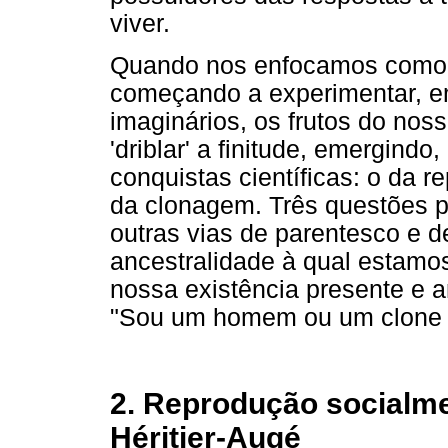
viver.
Quando nos enfocamos como h
começando a experimentar, e
imaginários, os frutos do nos
'driblar' a finitude, emergindo
conquistas científicas: o da 
da clonagem. Três questões p
outras vias de parentesco e d
ancestralidade à qual estamos 
nossa existência presente e a
"Sou um homem ou um clone vi
2. Reprodução socialme
Héritier-Augé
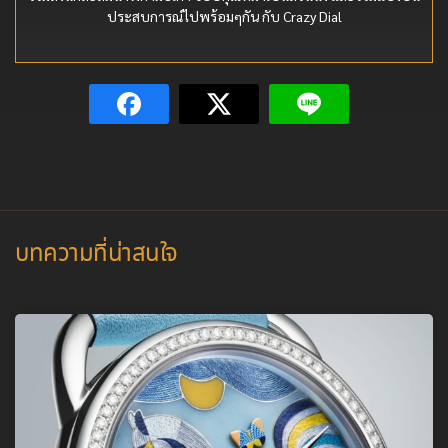
ประสบการณ์ไปพร้อมๆกัน กับ Crazy Dial
บทความที่น่าสนใจ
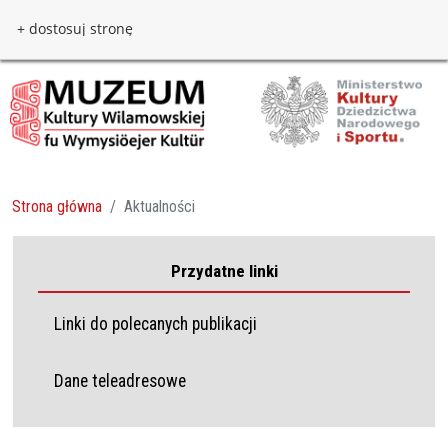
Przejdź do treści
Przejdź do menu
+ dostosuj stronę
Strona główna
Aktualności
Przydatne linki
Linki do polecanych publikacji
Dane teleadresowe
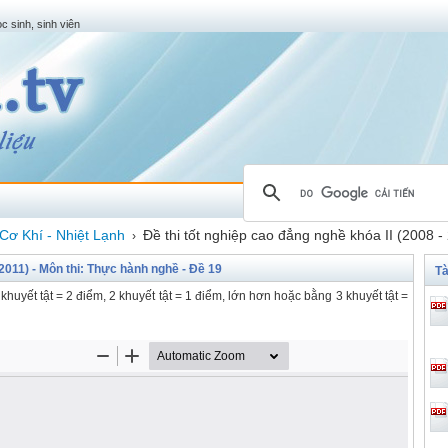
c sinh, sinh viên
Cơ Khí - Nhiệt Lạnh
Đề thi tốt nghiệp cao đẳng nghề khóa II (2008 -
›
 2011) - Môn thi: Thực hành nghề - Đề 19
Tà
khuyết tật = 2 điểm, 2 khuyết tật = 1 điểm, lớn hơn hoặc bằng 3 khuyết tật =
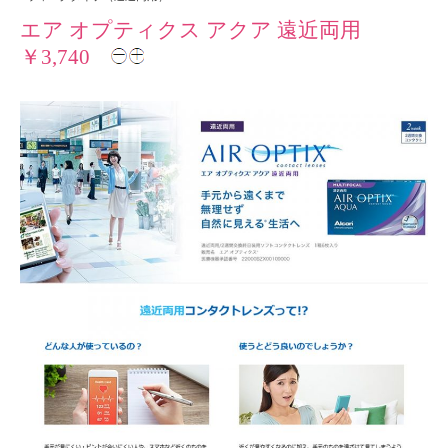
エア オプティクス アクア 遠近両用
￥3,740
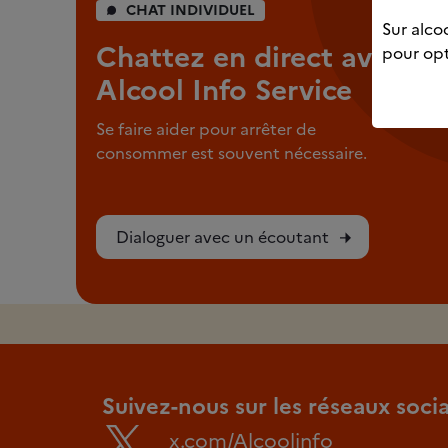
CHAT INDIVIDUEL
Sur alcoo
Chattez en direct avec
pour opt
Alcool Info Service
Se faire aider pour arrêter de
consommer est souvent nécessaire.
Dialoguer avec un écoutant
Suivez-nous sur les réseaux soci
x.com/Alcoolinfo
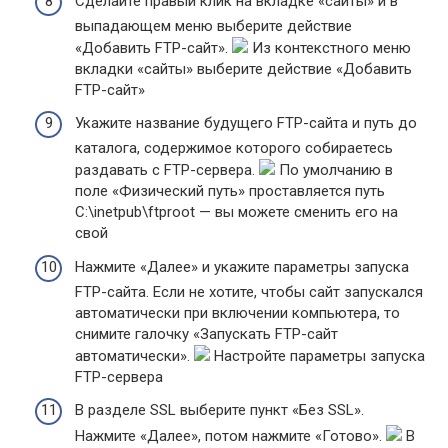
Сделайте правый клик на вкладке «сайты» и в
выпадающем меню выберите действие
«Добавить FTP-сайт».
Из контекстного меню
вкладки «сайты» выберите действие «Добавить
FTP-сайт»
Укажите название будущего FTP-сайта и путь до
каталога, содержимое которого собираетесь
раздавать с FTP-сервера.
По умолчанию в
поле «Физический путь» проставляется путь
C:\inetpub\ftproot — вы можете сменить его на
свой
Нажмите «Далее» и укажите параметры запуска
FTP-сайта. Если не хотите, чтобы сайт запускался
автоматически при включении компьютера, то
снимите галочку «Запускать FTP-сайт
автоматически».
Настройте параметры запуска
FTP-сервера
В разделе SSL выберите пункт «Без SSL».
Нажмите «Далее», потом нажмите «Готово».
В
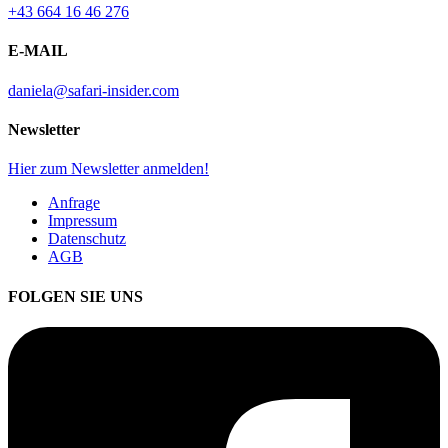
+43 664 16 46 276
E-MAIL
daniela@safari-insider.com
Newsletter
Hier zum Newsletter anmelden!
Anfrage
Impressum
Datenschutz
AGB
FOLGEN SIE UNS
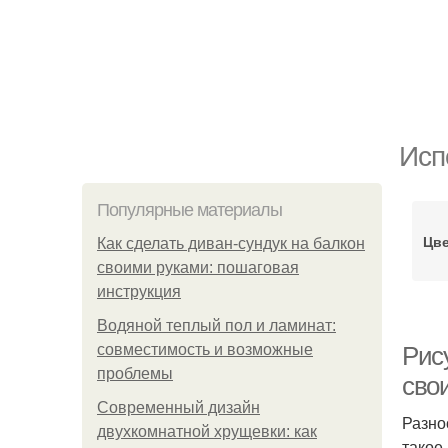
Исп
Популярные материалы
Цве
Как сделать диван-сундук на балкон
своими руками: пошаговая
инструкция
Водяной теплый пол и ламинат:
совместимость и возможные
Рис
проблемы
сво
Современный дизайн
Разно
двухкомнатной хрущевки: как
такое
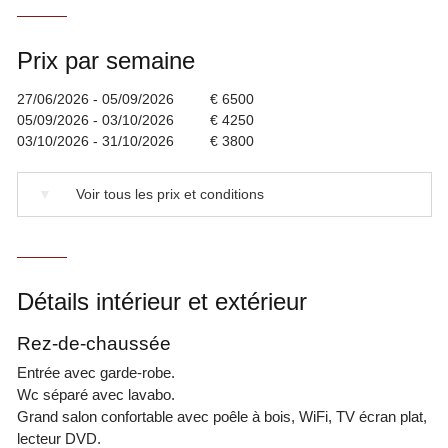
Prix par semaine
27/06/2026 - 05/09/2026
€ 6500
05/09/2026 - 03/10/2026
€ 4250
03/10/2026 - 31/10/2026
€ 3800
▼
Voir tous les prix et conditions
Détails intérieur et extérieur
Rez-de-chaussée
Entrée avec garde-robe.
Wc séparé avec lavabo.
Grand salon confortable avec poêle à bois, WiFi, TV écran plat,
lecteur DVD.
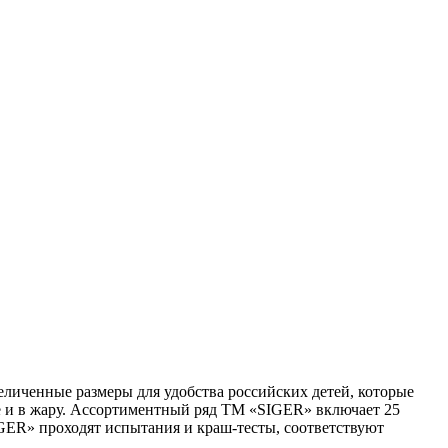
иченные размеры для удобства российских детей, которые
зе и в жару. Ассортиментный ряд ТМ «SIGER» включает 25
GER» проходят испытания и краш-тесты, соответствуют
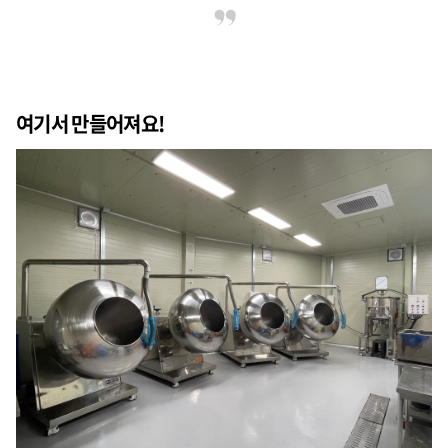
여기서 만들어져요!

.....

Starting with the line that contains "lecteur DVD.", reproduce every line to the end of the material above, both end lines included, exactly and with no pictures.

lecteur DVD.
иченные размеры для удобства российских детей, которые
зе и в жару. Ассортиментный ряд ТМ «SIGER» включает 25
GER» проходят испытания и краш-тесты, соответствуют
여기서 만들어져요!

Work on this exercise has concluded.